At the demonstration outside Leinster House today, INAR spokesperson Maria-Elena Costa Sa from the Irish Network Against Racism said minority groups need to be protected.
“I am happy that it is on there,” she said.
“I know it has cross-party consensus so I am happy that it is actually on the books but we are worried that this is going to take time to progress through the Dáil.
“We don’t have that time. As ethnic minorities we want to see that rushing through the Dáil and actually we want to feel those protections as a society now.”
On Newstalk Breakfast this morning, Gript Editor John McGuirk and Labour TD Ivana Bacik debated the new legislation.
Mr McGuirk suggested the laws criminalise the thought behind a crime rather than the crime itself.

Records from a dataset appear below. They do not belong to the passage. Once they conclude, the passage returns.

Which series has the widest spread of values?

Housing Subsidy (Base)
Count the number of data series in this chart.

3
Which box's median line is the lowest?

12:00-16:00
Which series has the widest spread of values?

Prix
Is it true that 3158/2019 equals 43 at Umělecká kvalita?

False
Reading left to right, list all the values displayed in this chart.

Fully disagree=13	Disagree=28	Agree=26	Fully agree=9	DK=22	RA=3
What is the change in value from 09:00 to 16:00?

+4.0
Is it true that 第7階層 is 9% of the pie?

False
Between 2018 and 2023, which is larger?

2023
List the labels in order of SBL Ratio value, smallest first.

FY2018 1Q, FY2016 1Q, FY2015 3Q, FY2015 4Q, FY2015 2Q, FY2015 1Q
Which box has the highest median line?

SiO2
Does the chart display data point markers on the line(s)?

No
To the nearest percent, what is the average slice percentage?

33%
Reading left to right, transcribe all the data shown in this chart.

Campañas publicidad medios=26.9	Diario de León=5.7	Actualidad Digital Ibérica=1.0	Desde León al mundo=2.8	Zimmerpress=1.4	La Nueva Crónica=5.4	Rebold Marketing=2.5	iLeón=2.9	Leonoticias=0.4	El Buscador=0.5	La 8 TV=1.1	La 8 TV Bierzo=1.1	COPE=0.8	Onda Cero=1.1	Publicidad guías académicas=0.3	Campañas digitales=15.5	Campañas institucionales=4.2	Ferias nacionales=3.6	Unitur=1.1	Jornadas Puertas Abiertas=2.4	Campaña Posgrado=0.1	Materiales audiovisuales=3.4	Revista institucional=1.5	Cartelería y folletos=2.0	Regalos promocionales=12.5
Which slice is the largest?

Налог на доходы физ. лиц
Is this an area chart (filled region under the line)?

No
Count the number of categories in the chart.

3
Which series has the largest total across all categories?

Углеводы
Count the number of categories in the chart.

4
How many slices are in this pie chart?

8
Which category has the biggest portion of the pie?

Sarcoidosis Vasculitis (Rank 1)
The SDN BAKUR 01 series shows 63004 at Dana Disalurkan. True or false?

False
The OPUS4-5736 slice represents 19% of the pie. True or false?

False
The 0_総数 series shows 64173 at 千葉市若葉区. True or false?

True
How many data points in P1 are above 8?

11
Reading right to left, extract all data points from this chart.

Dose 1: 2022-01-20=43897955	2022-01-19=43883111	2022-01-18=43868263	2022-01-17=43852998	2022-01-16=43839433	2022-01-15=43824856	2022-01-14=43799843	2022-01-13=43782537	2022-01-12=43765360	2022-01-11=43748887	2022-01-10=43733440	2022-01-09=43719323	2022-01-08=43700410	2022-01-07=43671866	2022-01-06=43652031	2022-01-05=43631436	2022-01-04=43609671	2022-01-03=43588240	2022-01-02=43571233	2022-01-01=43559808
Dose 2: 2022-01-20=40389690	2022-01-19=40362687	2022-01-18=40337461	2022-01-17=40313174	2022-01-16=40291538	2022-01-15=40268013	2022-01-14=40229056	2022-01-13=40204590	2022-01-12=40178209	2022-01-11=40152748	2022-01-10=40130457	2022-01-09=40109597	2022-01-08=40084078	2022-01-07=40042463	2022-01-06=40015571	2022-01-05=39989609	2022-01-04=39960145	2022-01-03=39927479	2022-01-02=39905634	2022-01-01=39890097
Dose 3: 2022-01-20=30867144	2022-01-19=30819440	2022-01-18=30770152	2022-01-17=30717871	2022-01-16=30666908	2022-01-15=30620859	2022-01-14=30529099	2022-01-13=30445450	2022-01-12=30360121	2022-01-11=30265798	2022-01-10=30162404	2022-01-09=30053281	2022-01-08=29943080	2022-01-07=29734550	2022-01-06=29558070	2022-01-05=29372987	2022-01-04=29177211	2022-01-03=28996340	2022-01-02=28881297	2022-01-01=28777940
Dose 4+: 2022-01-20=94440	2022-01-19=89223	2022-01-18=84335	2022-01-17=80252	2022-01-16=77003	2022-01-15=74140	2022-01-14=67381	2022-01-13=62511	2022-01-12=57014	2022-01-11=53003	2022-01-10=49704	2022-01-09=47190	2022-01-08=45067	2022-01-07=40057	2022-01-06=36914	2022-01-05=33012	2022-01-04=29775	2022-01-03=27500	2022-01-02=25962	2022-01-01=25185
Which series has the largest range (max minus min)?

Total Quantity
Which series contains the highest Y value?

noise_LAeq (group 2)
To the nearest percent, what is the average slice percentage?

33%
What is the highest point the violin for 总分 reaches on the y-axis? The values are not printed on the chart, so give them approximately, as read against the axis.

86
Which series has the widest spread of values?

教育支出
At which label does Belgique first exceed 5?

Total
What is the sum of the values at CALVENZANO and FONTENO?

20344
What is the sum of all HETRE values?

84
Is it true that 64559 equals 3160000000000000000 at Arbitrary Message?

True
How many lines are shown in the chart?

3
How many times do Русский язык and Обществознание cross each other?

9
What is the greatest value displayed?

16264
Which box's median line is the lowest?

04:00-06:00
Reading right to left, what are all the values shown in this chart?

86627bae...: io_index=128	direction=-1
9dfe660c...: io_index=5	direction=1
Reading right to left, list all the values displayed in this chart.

Deputy Bacik rejected his argument insisting: “This is not about punishing motive; this is clearly about punishing harm.”
“You are taking an existing crime, such as assault for example, and you are enabling a prosecutor to say, I am going to prosecute in this case for assault aggravated by prejudice,” she said. “So, it is an aggravated crime.”
“Aggravation by prejudice is simply another factor to be taken into account and the reality is that, for the victim concerned, there is a difference if an assault is motivated by hatred.
“If, for example, somebody feels they were targeted because of their race, their gender or their disability, then there is an additional harm to the victim – and there is plenty of evidence for that."
Mr McGuirk argued that assaults should be prosecuted in the same manner regardless of the motivation behind them.
“The ultimate reality is that, if you are assaulted, you are assaulted,” he said. “The crime is not what you thought in your head. The crime is not what you did.
“If somebody is punched in the face, they have been attacked and that crime should be punished identically no matter the reason somebody has for doing it or committing it.
“The difficulty with hate crime is, it doesn’t make what you did a crime, it makes what you thought when you were doing it a crime.”